▶ [Exercise details]
List every place named in the passage about Scholte below.

▶ [Selected passage]
Her husband cannot reach the same intellectual and emotional compromise - and it was one of the reasons that they separated. Scholte, who now lives on Tenerife and won’t return to the Netherlands ‘until justice is done’, has done a lot of thinking on the way back from his violent encounter. He’s working on his biography, due out later this year - "I won’t call it my autobiography", he says. "Auto is the Dutch word for car." - and in the process has looked at both himself and others more deeply to find an explanation for what has happened. "Jealousy is a disease," he says. "It’s an illness that poisons the mind, especially in relationships. I’ve had to look closely into parts of myself that I didn’t want to look at before." Foremost in his soul-searching, the grim mind-games that he has been playing ever since the attack, is perhaps the effect he has had on others - and in particular the person in whom he has inspired such murderous intentions.
Certainly the Amsterdam art world has come out of all this as a small, poisonous place where jealousies and egos clash over the triple crown of fame, money and critical acclaim. Scholte had achieved all three and in the success-hungry decade of the Eighties when his star rose to the ascendant, he revelled in everything that there was on offer. Despite his beginnings as a punk anarchist playing in a rock band and violent confrontation with the police during the housing riots of the Eighties’ kraak movement, Scholte’s talent brought him positive recognition. Drugs, beautiful women and the lifestyle of the fabulous almost became his birthright. In November 1994, within the charred remains of his dark blue BMW, the party came to an abrupt finish.

▶ [Source information]
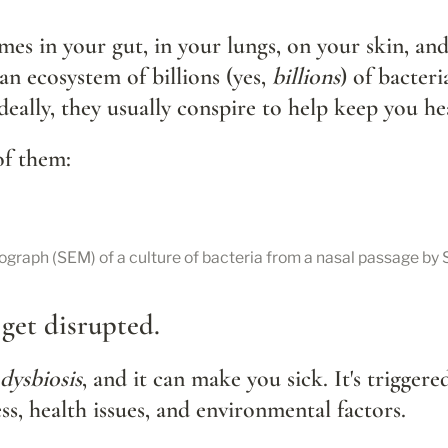
es in your gut, in your lungs, on your skin, and
 ecosystem of billions (yes, 
billions
) of bacteri
eally, they usually conspire to help keep you he
of them:
ograph (SEM) of a culture of bacteria from a nasal passage by
get disrupted.
dysbiosis
, and it can make you sick. It's triggered
ess, health issues, and environmental factors.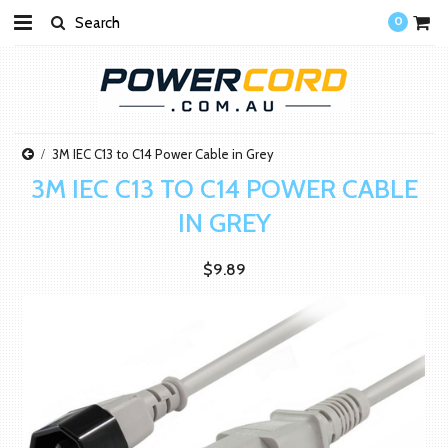
0
3M IEC C13 to C14 Power Cable in Grey
3M IEC C13 TO C14 POWER CABLE
IN GREY
$9.89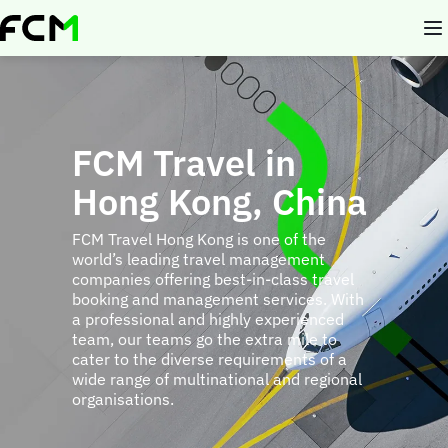
Skip
to
main
content
FCM Travel in
Hong Kong, China
FCM Travel Hong Kong is one of the
world’s leading travel management
companies offering best-in-class travel
booking and management services. With
a professional and highly experienced
team, our teams go the extra mile to
cater to the diverse requirements of a
wide range of multinational and regional
organisations.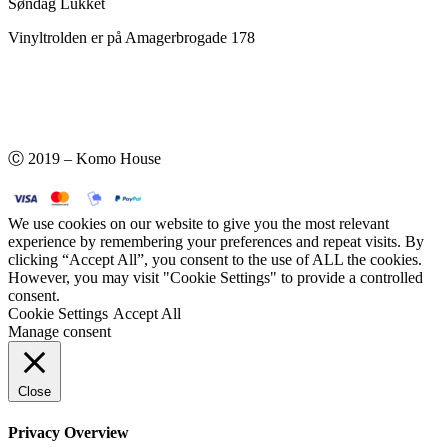
Søndag Lukket
Vinyltrolden er på Amagerbrogade 178
Ⓒ 2019 – Komo House
We use cookies on our website to give you the most relevant
experience by remembering your preferences and repeat visits. By
clicking “Accept All”, you consent to the use of ALL the cookies.
However, you may visit "Cookie Settings" to provide a controlled
consent.
Cookie Settings
Accept All
Manage consent
Close
Privacy Overview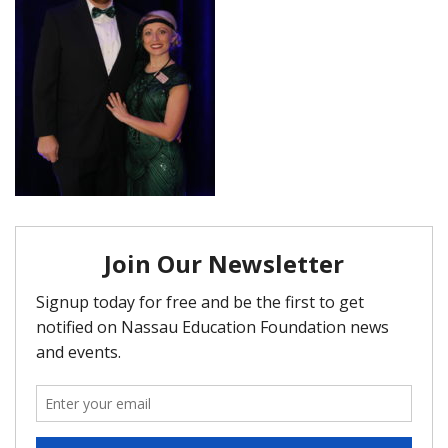
FAQ
Matching Grants
Classroom Grants
Who is Eligible?
How To Apply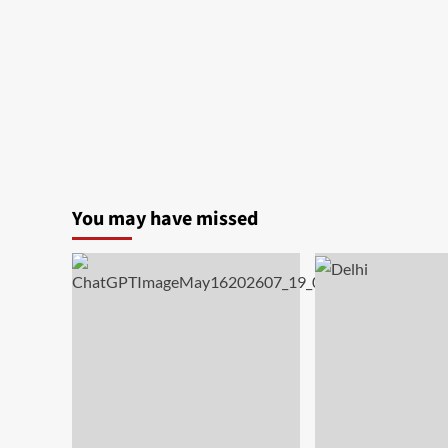
India
You may have missed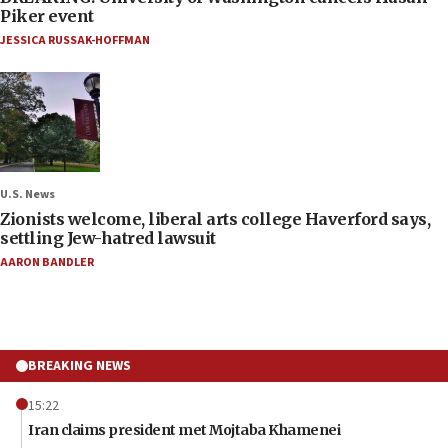
Piker event
JESSICA RUSSAK-HOFFMAN
U.S. News
Zionists welcome, liberal arts college Haverford says,
settling Jew-hatred lawsuit
AARON BANDLER
BREAKING NEWS
15:22
Iran claims president met Mojtaba Khamenei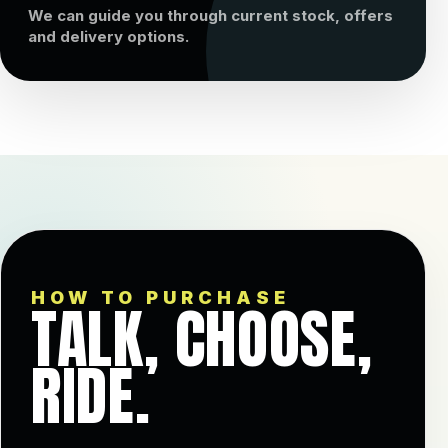
We can guide you through current stock, offers
and delivery options.
HOW TO PURCHASE
TALK, CHOOSE,
RIDE.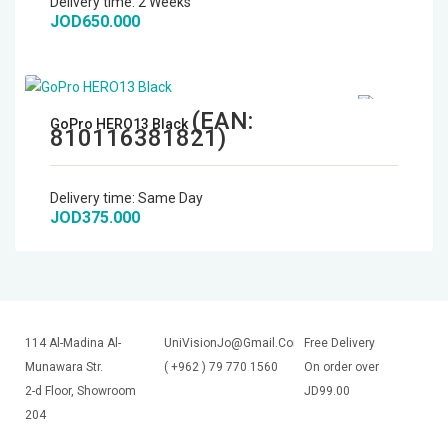
Delivery time:
2 Weeks
JOD650.000
(EAN:
GoPro HERO13 Black
810116381821
)
Delivery time:
Same Day
JOD375.000
114 Al-Madina Al-
UniVisionJo@Gmail.Com
Free Delivery
Munawara Str.
( +962 ) 79 770 1560
On order over
2-d Floor, Showroom
JD99.00
204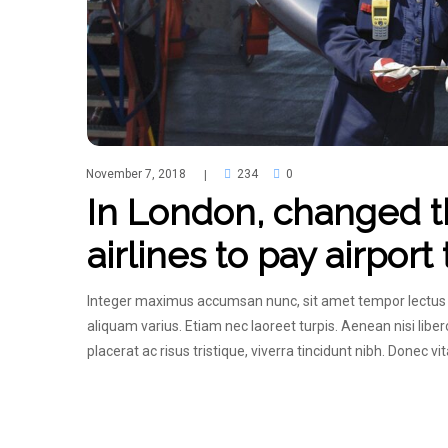
November 7, 2018
234
0
|
In London, changed th
airlines to pay airport
Integer maximus accumsan nunc, sit amet tempor lectus faci
aliquam varius. Etiam nec laoreet turpis. Aenean nisi lib
placerat ac risus tristique, viverra tincidunt nibh. Donec v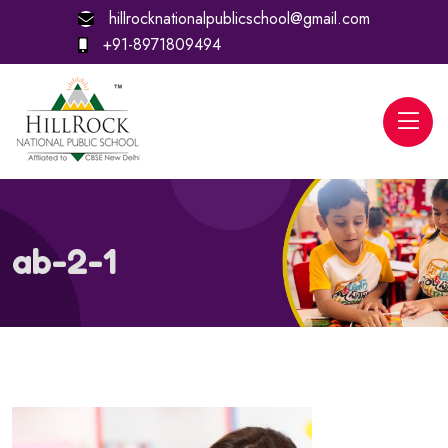
hillrocknationalpublicschool@gmail.com
+91-8971809494
ab-2-1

▶ [Your solution]
Tenerife, the Netherlands, Amsterdam